What is being asked
From the data that follows, copy every line holding the string "label".

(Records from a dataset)
══════
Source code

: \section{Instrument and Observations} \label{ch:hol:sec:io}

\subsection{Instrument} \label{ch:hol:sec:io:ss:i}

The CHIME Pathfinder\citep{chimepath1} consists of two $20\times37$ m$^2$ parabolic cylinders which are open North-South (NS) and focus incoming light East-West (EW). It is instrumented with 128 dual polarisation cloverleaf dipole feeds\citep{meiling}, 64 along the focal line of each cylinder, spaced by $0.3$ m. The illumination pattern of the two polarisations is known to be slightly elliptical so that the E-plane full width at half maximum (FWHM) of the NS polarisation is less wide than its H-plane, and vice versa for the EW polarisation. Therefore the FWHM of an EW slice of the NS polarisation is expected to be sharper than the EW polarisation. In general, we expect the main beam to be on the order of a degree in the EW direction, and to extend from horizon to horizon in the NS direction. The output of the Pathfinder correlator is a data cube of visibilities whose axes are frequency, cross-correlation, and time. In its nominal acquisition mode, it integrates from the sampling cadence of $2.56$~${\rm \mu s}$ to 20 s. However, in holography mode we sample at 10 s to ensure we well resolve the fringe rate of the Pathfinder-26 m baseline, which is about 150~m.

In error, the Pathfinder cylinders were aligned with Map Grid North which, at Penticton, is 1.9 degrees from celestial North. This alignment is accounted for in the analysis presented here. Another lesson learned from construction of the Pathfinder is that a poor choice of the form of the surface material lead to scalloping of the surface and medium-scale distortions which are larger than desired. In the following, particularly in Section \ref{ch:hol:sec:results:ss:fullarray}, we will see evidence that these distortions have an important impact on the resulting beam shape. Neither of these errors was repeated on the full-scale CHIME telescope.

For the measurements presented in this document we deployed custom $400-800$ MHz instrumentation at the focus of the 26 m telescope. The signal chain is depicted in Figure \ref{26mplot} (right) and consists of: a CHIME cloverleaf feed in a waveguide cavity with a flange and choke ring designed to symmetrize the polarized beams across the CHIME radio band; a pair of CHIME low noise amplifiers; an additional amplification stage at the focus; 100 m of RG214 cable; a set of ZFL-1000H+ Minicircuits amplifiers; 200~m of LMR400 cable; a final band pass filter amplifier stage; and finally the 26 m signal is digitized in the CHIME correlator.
══════
Response area
: \section{Instrument and Observations} \label{ch:hol:sec:io}
\subsection{Instrument} \label{ch:hol:sec:io:ss:i}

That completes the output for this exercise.